3.1 KiB
Presentation Slides
Summary
You are going to create a presentation for your pilot study. The slides should be clear and concise, with a focus on the key findings and implications of our pilot study.
Project information can be find in .github/prompts/1.main_task.prompt.md.
Some background research can be found in .github/knowledge/3.background_and_recent_work.knowledge.md
The references can be found at assignment_3/refs.bib
Slides Outline
A suggested version of the slides is as follows. You can modify the order or add/remove slides as you see fit. The goal is to create a coherent and engaging presentation that effectively communicates your findings.
Title Slide
- Presentation title, your names, affiliation, date
- One‑line tagline of the pilot study
Motivation & Goals
- Why this problem matters (real‑world pain points)

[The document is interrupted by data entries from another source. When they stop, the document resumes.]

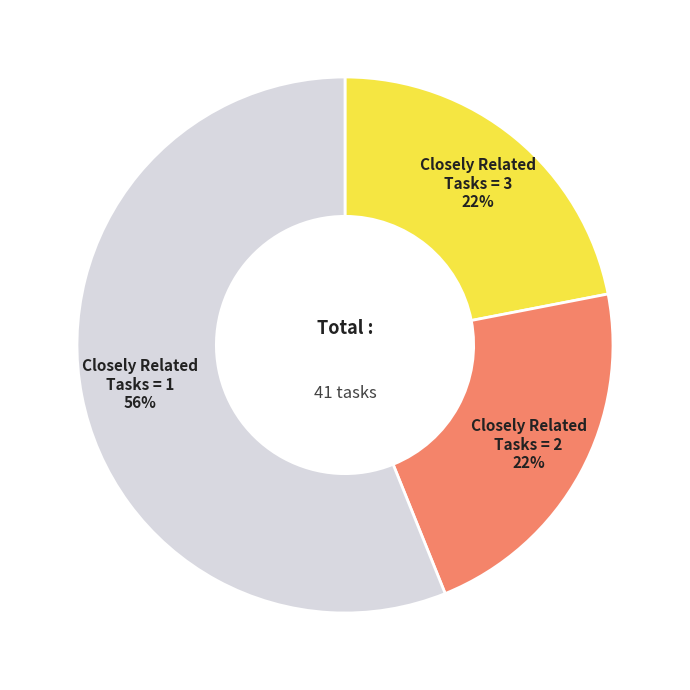

To the nearest percent, what is the difference between the largest and smallest slice percentages?

34%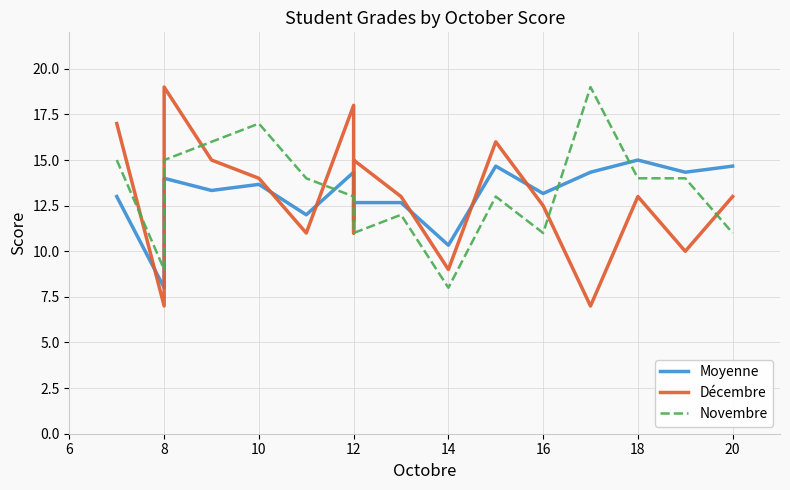

What is the difference between the maximum and minimum values in the Novembre series?

11.0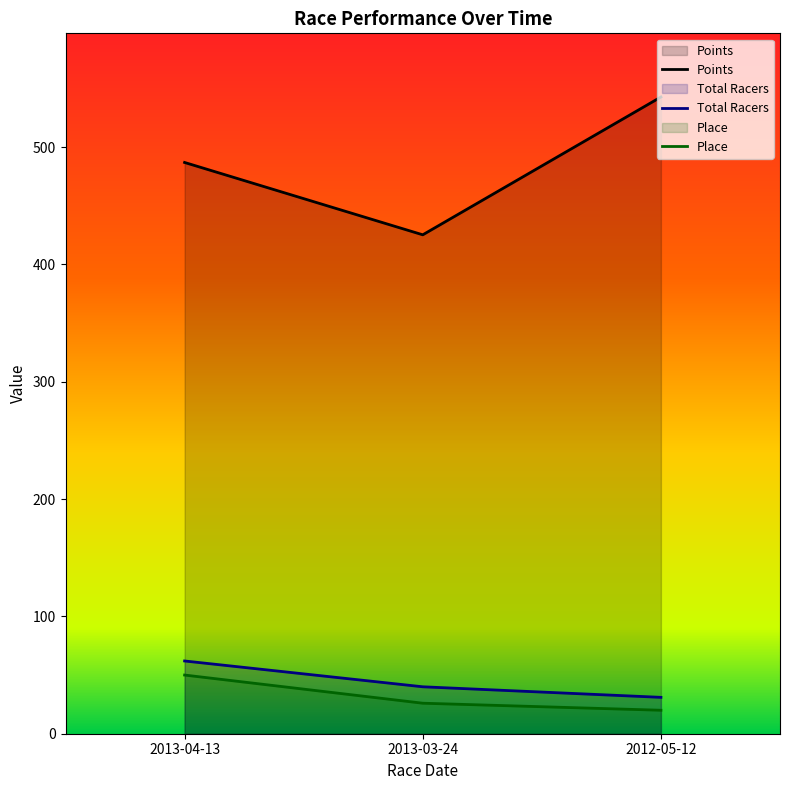

What is the difference between the maximum and second lowest values in the Points series?

55.8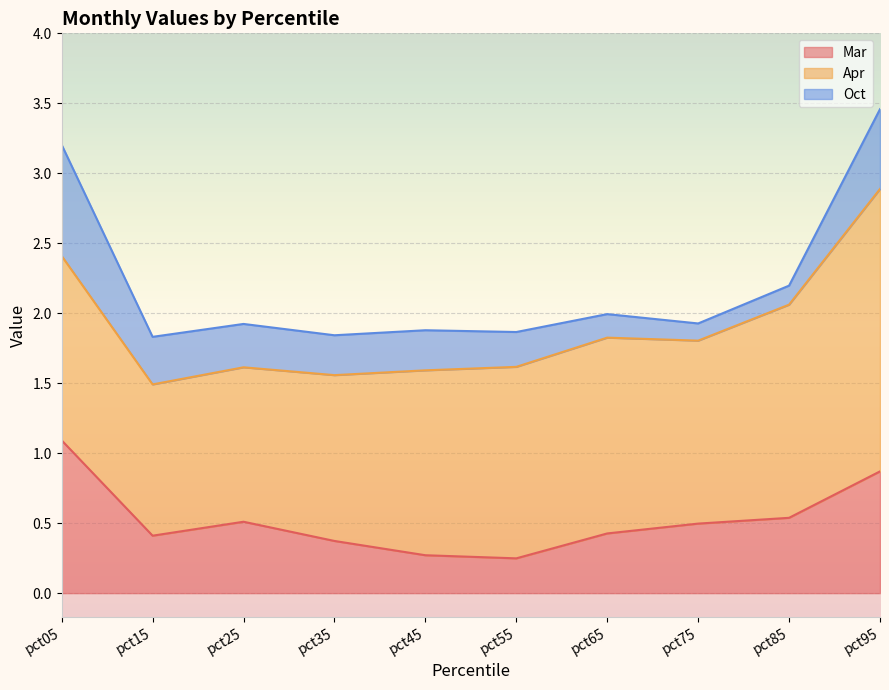

Reading right to left, extract all data points from this chart.

Mar: 0.9	0.5	0.5	0.4	0.2	0.3	0.4	0.5	0.4	1.1
Apr: 2.0	1.5	1.3	1.4	1.4	1.3	1.2	1.1	1.1	1.3
Oct: 0.6	0.1	0.1	0.2	0.2	0.3	0.3	0.3	0.3	0.8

- High‑level project objective
- Specific aims of the pilot study
Background / Related Work
- 3–4 bullets summarizing the key Chinese‑language findings (translate into English)
- State of the art & gap you’re filling
System Overview
- Block diagram or workflow of your approach
- Key components/modules
Pilot Study Design
- Participants, setting, duration
- Data collected and instruments
- Success criteria
Implementation Details
- Any novel algorithms or hardware setup (as slides of “how we built it”)
- Important parameters or configurations
Data & Metrics
- What raw data looks like (screenshots/graphs)
- Metrics definition (accuracy, latency, user satisfaction…)
Results – Quantitative
- Key performance numbers (tables/charts from main.tex)
- Compare against baseline
Results – Qualitative
- User feedback highlights
- Observed behaviors or case studies
Discussion
- Interpretation of results
- Lessons learned in pilot
Next Steps & Roadmap
- How you’ll scale beyond pilot
- Remaining challenges & planned experiments
Conclusion & Q&A
- 2–3 take‑home messages
- Invite questions
Formatting
You are going to write the slides in Typst. The usage and examples can be found at .github/knowledge/4.typst_formatting.knowledge.md.
If some results are images or datatables, or requires visualization, put a placeholder, do not make up statistics.
You are a professional academic researcher, so your slides should be refined and well-structured. Use the following guidelines:
- Avoid long sentences and paragraphs. Use bullet points and short phrases.
- Use clear and concise language. Avoid jargon and technical terms unless necessary.
- Use visuals (images, graphs, charts) to support your points(can be placeholder). Avoid cluttering slides with too much text.
- Use consistent formatting (fonts, colors, sizes) throughout the presentation.(This is made sure by typst)
Finally, if you need to demonstrate more information to be delivered in spoken form, use the comments in the slides. The comments will not be shown in the presentation, but they will be available for you to read while presenting.
- Use the comments to elaborate on key points, provide additional context, or explain complex concepts.